Seagate has failed to articulate legitimate, non-discriminatory reasons for Ms. Fears' transfer.  The reasons that were offered appear to be conflicting.  For example, the reasons for Ms. Fears' transfer, as indicated by Mr. Hemmesch in his affidavit, is that Ms. Fears was moved because work schedules changed and machine operators have no choice as to where they will be assigned.  According to Mr. Hemmesch, Ms. Fears was required to move or face layoff.  Ms. Carmen Shearing-Walsh, in her affidavit, offers what appears to be a different reason for Ms. Fears' transfer.  She states that "some of the inspection criteria performed at station two were moved to Final Visual because product identification could not be verified against the traveler form at station two."  Apparently, according to Ms. Shearing-Walsh, Ms. Fears was moved because her duty station was moved.  The reasons offered for Ms. Fears' transfer are vague and appear to be conflicting.  The Judge also notes in passing that the Company maintains that the racial slurs are not actionable because they were made in "casual" conversation.  The Judge suggests that there may be no circumstances where it is appropriate to allow a quasi-supervisory employee to make assignments to a minority employee with the aid of a racially derogatory rhyme as involved in this case.

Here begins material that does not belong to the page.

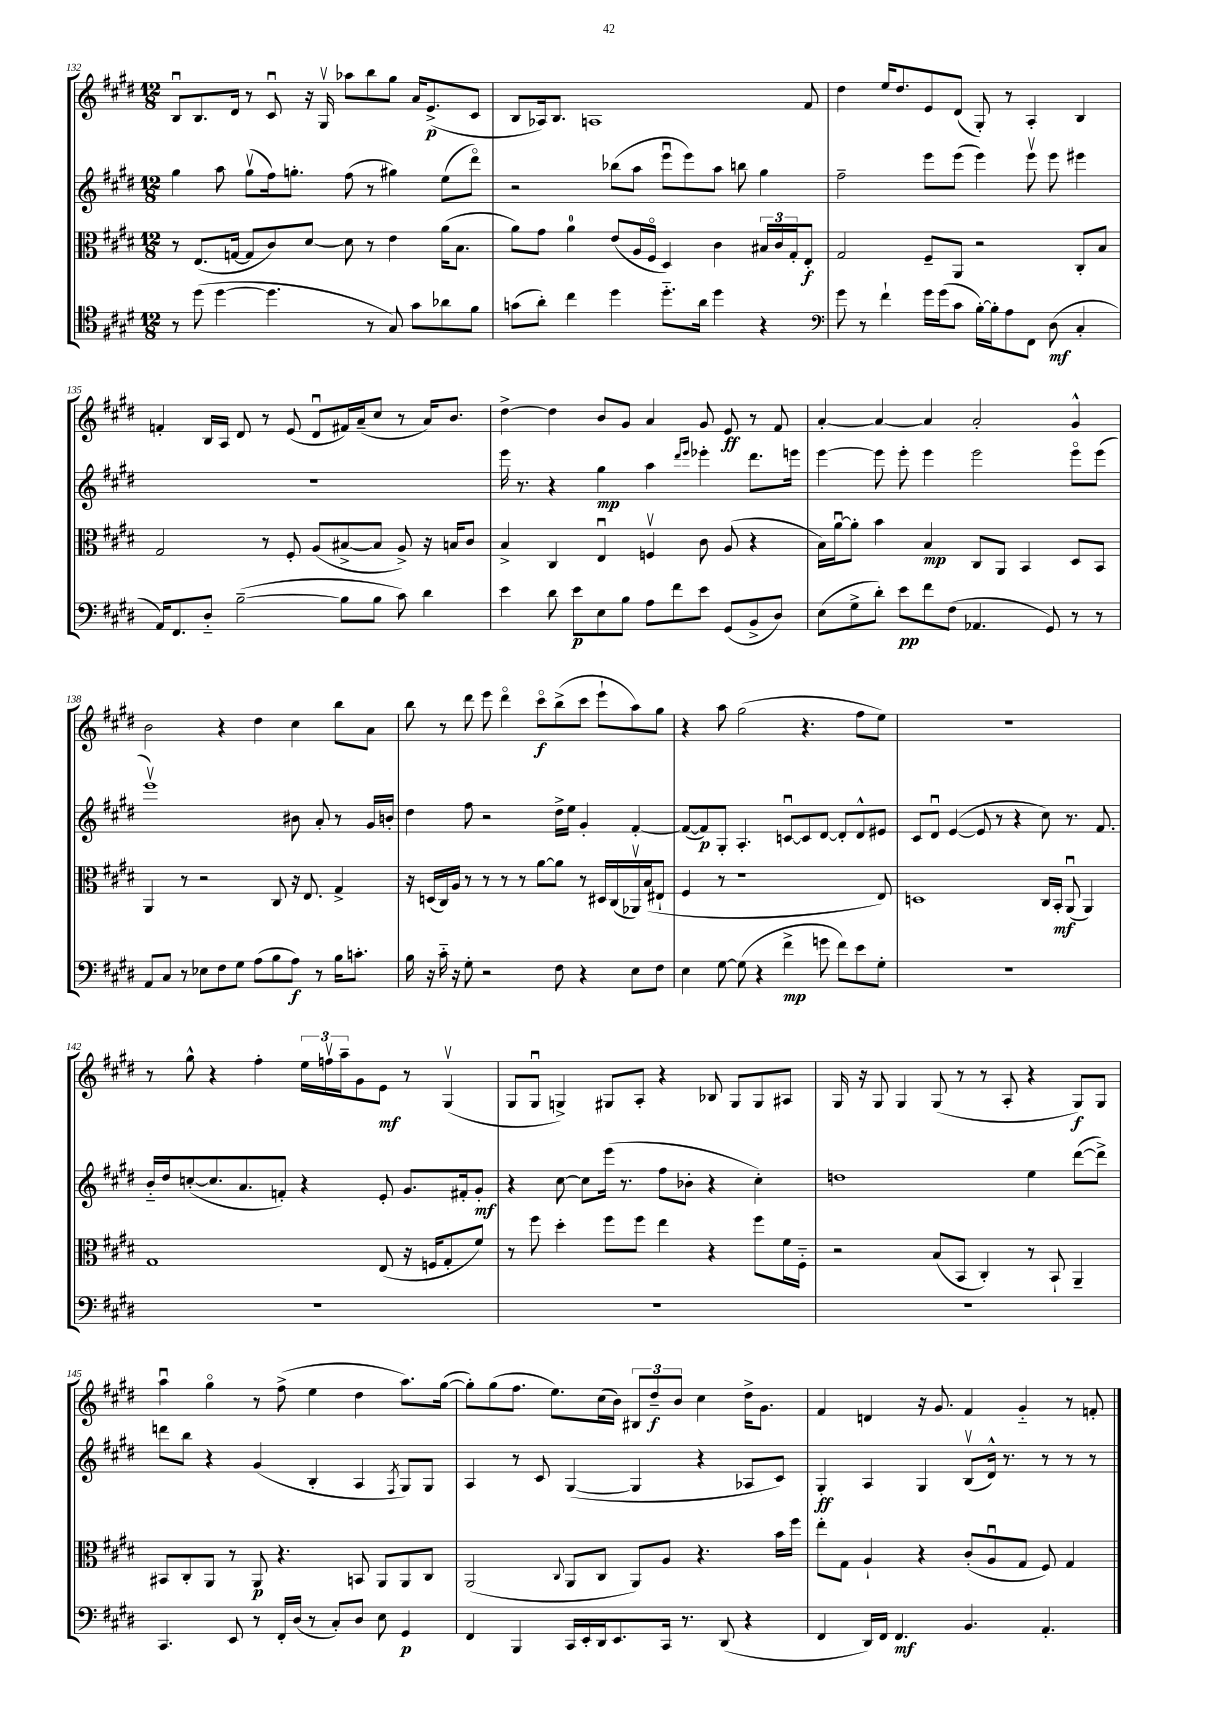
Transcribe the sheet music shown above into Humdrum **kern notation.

To establish a prima facie case of sexual harassment, an employee must show that:

(1) the employee is a member of a protected class;

(2) the employee was subjected to unwelcome sexual harassment;

(3) the harassment complained of was based on sex;

(4) the harassment affected a term, condition, or privilege of employment or created an intimidating, hostile, or offensive environment; and

(5) the employer is liable for the harassment that occurred based on its actual or imputed knowledge of the harassment and its failure to take appropriate remedial action.

Johnson v. Ramsey County, 424 N.W.2d 800, 808 (Minn. Ct. App. 1988).  Hubbard United Press Intern., Inc., 330 N.W.2d 428, 444 (Minn. 1983).

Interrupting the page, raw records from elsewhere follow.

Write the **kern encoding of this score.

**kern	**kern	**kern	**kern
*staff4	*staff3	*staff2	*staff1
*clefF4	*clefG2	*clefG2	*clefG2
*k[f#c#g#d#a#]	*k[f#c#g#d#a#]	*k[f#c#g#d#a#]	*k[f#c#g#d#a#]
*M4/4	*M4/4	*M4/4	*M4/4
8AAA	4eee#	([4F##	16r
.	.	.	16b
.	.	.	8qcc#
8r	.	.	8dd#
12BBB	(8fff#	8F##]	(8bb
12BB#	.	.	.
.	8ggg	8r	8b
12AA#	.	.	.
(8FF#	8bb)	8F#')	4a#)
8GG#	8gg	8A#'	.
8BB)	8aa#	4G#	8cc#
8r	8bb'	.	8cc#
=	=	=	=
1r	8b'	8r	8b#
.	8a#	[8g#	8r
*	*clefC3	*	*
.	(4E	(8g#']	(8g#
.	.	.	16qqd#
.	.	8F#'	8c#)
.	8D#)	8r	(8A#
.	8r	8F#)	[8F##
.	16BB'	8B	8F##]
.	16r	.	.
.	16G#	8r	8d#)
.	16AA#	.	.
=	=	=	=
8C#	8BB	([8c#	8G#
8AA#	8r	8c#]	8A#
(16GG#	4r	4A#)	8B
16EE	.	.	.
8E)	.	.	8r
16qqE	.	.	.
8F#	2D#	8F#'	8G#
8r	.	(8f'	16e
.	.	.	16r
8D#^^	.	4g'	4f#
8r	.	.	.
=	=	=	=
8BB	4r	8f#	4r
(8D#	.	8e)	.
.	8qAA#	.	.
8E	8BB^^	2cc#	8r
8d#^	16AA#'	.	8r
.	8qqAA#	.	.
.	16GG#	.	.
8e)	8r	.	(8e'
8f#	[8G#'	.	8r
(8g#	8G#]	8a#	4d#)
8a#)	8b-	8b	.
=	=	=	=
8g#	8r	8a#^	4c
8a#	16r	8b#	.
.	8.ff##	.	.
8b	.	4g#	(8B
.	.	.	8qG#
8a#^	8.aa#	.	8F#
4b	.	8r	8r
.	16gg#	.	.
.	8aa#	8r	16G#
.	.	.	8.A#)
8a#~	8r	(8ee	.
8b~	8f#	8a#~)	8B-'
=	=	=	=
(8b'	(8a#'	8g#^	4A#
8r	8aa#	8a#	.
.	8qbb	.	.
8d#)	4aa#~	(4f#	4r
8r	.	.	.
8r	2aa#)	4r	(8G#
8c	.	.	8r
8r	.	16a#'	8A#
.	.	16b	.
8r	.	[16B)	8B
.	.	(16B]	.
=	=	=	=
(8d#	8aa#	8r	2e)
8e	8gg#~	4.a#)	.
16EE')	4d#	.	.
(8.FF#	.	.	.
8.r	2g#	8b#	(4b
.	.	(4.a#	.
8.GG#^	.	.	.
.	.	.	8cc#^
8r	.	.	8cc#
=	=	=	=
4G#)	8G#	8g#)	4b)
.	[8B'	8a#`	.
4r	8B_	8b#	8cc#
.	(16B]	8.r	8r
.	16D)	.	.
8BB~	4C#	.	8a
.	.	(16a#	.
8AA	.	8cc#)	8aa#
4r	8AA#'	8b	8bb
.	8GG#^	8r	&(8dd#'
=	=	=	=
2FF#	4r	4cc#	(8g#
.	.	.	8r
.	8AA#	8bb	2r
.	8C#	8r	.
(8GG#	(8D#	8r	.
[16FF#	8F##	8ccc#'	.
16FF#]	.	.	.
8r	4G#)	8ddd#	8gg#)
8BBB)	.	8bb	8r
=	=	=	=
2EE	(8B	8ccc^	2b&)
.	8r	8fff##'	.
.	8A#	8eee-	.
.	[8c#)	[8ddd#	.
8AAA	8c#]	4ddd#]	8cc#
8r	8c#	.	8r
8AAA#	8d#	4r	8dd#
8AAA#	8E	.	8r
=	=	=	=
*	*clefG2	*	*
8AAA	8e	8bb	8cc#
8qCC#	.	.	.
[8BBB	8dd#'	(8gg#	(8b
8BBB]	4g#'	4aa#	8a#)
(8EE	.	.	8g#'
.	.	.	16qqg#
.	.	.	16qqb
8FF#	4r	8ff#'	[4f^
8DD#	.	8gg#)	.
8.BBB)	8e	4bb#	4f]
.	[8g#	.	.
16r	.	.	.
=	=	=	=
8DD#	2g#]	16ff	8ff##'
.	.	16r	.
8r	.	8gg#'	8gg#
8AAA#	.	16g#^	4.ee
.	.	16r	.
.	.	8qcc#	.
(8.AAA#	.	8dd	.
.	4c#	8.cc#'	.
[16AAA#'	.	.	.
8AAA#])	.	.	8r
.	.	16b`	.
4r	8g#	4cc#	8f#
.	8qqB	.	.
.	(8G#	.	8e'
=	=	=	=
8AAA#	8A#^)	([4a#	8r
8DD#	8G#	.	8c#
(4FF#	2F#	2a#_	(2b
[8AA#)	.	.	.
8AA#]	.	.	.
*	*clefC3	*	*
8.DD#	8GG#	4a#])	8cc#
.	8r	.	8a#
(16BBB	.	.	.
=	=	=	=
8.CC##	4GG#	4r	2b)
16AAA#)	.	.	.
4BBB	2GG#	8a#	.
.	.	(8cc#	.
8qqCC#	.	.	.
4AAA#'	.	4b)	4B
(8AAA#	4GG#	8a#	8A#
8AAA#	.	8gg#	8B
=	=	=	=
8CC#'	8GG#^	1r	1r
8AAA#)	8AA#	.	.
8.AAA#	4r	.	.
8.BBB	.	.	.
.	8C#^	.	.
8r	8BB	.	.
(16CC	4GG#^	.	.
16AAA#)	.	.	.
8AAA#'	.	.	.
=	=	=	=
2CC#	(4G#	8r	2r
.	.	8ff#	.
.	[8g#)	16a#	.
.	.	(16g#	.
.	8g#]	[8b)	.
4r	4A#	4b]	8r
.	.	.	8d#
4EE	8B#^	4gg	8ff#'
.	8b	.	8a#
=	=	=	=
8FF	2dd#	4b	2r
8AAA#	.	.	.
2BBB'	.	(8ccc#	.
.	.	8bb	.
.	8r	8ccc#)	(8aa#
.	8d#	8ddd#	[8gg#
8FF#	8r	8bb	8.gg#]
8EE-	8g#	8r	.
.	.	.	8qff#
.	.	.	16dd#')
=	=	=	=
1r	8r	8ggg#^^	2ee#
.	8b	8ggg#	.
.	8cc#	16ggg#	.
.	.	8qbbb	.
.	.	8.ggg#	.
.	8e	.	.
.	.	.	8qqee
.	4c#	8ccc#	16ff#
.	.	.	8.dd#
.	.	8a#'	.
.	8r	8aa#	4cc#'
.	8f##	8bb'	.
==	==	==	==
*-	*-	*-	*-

Ms. Fears has established the elements of a prima facie case of sexual harassment.  She is a member of a protected class who was subjected to unwelcome sexual harassment.  The harassment was based on sex and because it came from her immediate supervisor, the person responsible for her evaluations, the harassment affected a term, condition, or privilege of employment or created by intimidating, hostile, or offensive working environment.  Ms. Fears complained to management at Seagate about the sexual harassment and other problems that she had with Mr. Hemmesch.  The record does not reflect whether any disciplinary action was taken against Mr. Hemmesch or that the Company responded to Ms. Fears' complaints of sexual harassment.

The Company's only response to Ms. Fears' sexual harassment claim is that the alleged conduct did not affect a term or condition or employment and that Ms. Fears failed to complain about the conduct to Seagate's management.

Based upon the application of the standards set forth above and construing the evidence in a light most favorable to the non-moving party, the Administrative Law Judge concludes that because there are genuine issues of material fact, summary judgment is inappropriate in this case.  Respondent's motion for summary judgment is accordingly DENIED.

                                                                                                A.E.G.